Dia pun pergi bersama semua poros keindahan dunia yang bersamanya. Hingga aku sadar
bel pelajaran dimulai,aku pun berlari menuju kelas. Entah apa yang membuat otak ku mau bekerja
sama tidak seperti biasa, tapi aku merasa ada suatu dorongan kuat dari sebuah senyum yang kulihat
pagi ini dan membuat otakku mau berpikir lebih dari biasanya. Senyum itu membuat hariku seolah
dipenuhi spectrum warna yang indah bergerak bersama udara disekelilingku. Aku tak tau apakah ini
akan berlangsung selamanya dihidupku atau malah hanya lewat seperti halnya awan yang tertiup
angin muson. Aku pun mencoba mencari makna dari semua ini, namun pikiran ku tidak sampai jika
harus memikirkan hal abstrak seperti ini. Akhirnya aku menyerah dan memilih Menikmati tahta
dalam kesendirian dan kesunyian. Namun nampaknya dia tak memberiku kesempatan untuk
menikmati itu karena siluetnya yang pekat selalu membayangiku. “Ki....! Bangun sudah waktunya
pulang...!” tegur pak ryujiman dengan nada lantang. “ iya pak, maaf saya ketiduran.” Tuturku dalam
keadaan terkulai. “kamu cuci muka terus pulang! Kasian orang tuamu menunggu.!” Sembari melihat
wajah musam dan kusut disetiap centi kulitku. “Bentar Fla. Bapak mau tanya, kamu keliatan kusut
kayak kanvas picaso yang terbuang.” Ledek pak jiman (panggilan akrabku) “nggak pak.cuman
kepikiran sama mimpi dan kenyataan” jawabku dengan senyum tipis tak berdaya. Aku pun beranjak
dari tahtaku dan melanjutkan perjalanan menuju kerajaan kecilku. Tertidurlah badan tak berdaya ini
dalam kesunyian, lalu terbangun oleh suara pipit di senja hari. Kala terbangun diantara kilauan jingga
yang tampak seperti dejavu karena terlihat seperti hal yang sama yang membuatku terbangun
beberapa hari lalu. Matahari menyerahkan kuasanya pada bulan. Aku pun mulai membuka bingkai
lukisan tuhan dimalam hari di bawah sorot bulan. “Lukisan pengantar tidur yang indah” batinku
mengucap sembari memulai menutup mata.
Alaram pagi kembali membangunkanku.Hari-hariku pun kembali seperti biasa,tanpa mimpi
aneh itu lagi.
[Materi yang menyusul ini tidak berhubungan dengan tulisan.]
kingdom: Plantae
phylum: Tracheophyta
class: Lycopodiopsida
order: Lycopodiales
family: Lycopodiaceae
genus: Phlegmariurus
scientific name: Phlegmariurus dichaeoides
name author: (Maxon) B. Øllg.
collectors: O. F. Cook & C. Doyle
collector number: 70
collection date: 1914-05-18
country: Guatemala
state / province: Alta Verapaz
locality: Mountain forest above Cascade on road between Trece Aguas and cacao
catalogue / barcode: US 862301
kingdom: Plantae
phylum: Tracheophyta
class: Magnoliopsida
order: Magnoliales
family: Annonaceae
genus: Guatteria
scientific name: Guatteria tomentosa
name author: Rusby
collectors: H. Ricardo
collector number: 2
Dan aku pun tersadar bahwa semua bayangan itupun hilang bersama semua ingatan
indah akan gemerlapnya fantasi romansa yang ku lalui . Kini semua telah kembali ke awal kodratnya
yaitu ke apatisan akan cinta dan romansa. Si raja apatispun kembali melupakan apa itu cinta dan
hidup di kerajaan sunyi dalam hatinya.
Pesanku hanya satu untuk para rakyatku. Jangan pernah berharap lebih pada bunga indah
yang kau temui di satu dunia. Karenanya kamu hanya akan berputar-putar pada anganmu dan
melupakan dunia mana yang kau tinggali.